[Records for this exercise]
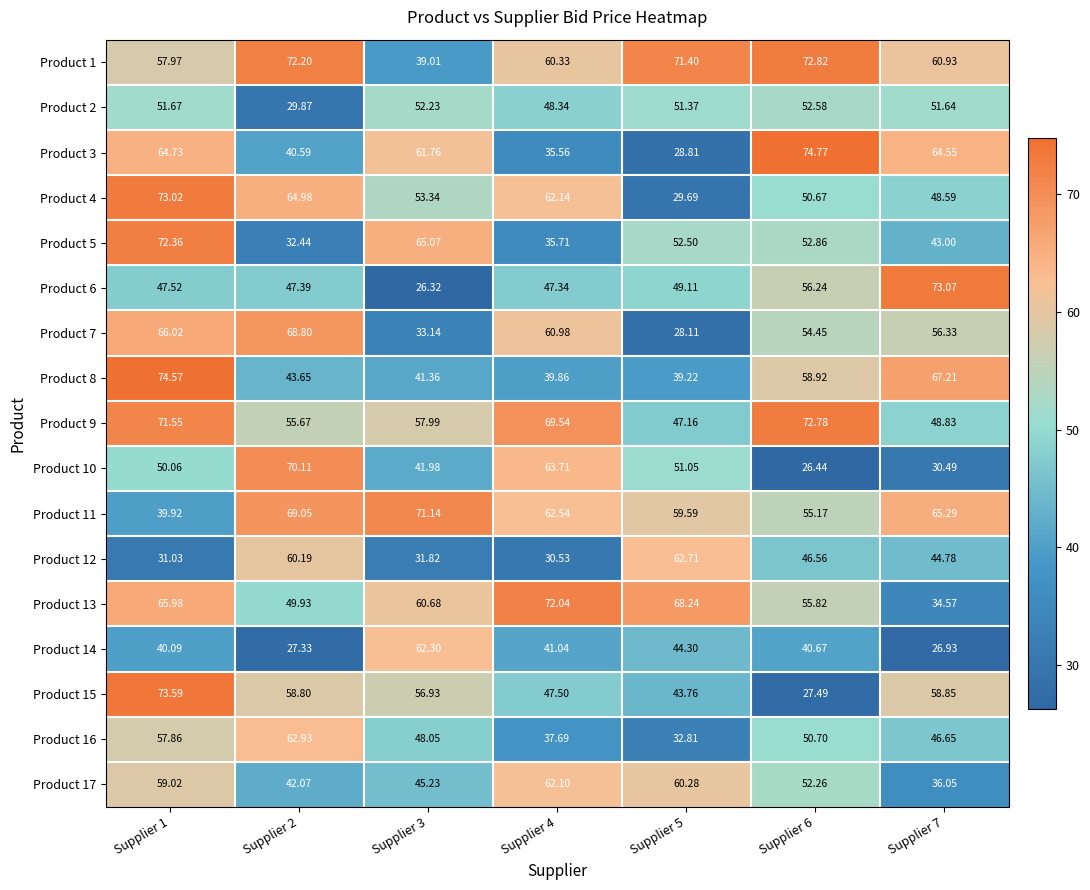

Rank the series at Supplier 5 from highest to lowest value.

Product 1, Product 13, Product 12, Product 17, Product 11, Product 5, Product 2, Product 10, Product 6, Product 9, Product 14, Product 15, Product 8, Product 16, Product 4, Product 3, Product 7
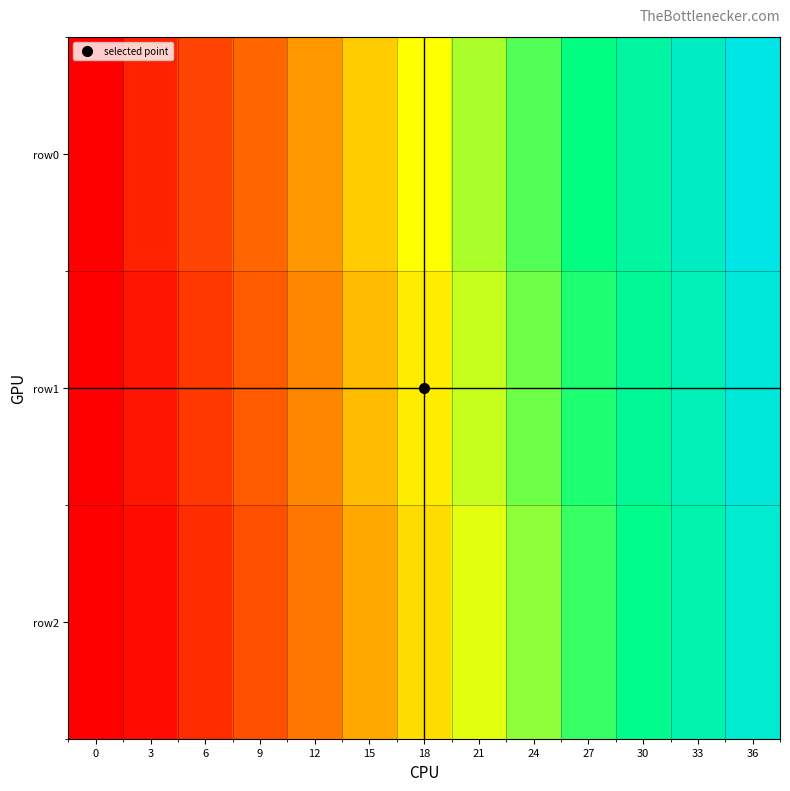

Reading left to right, transcribe all the data shown in this chart.

row0: 0=0	3=3	6=6	9=9	12=12	15=15	18=18	21=21	24=24	27=27	30=30	33=33	36=36
row1: 0=0	3=2	6=5	9=8	12=11	15=14	18=17	21=20	24=23	27=26	30=29	33=32	36=35
row2: 0=0	3=1	6=4	9=7	12=10	15=13	18=16	21=19	24=22	27=25	30=28	33=31	36=34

[Problem to solve]
Please count how many lines of the items above contain the string "lowest", matching case exactly, and reply with only that number.

[Result of the task]
1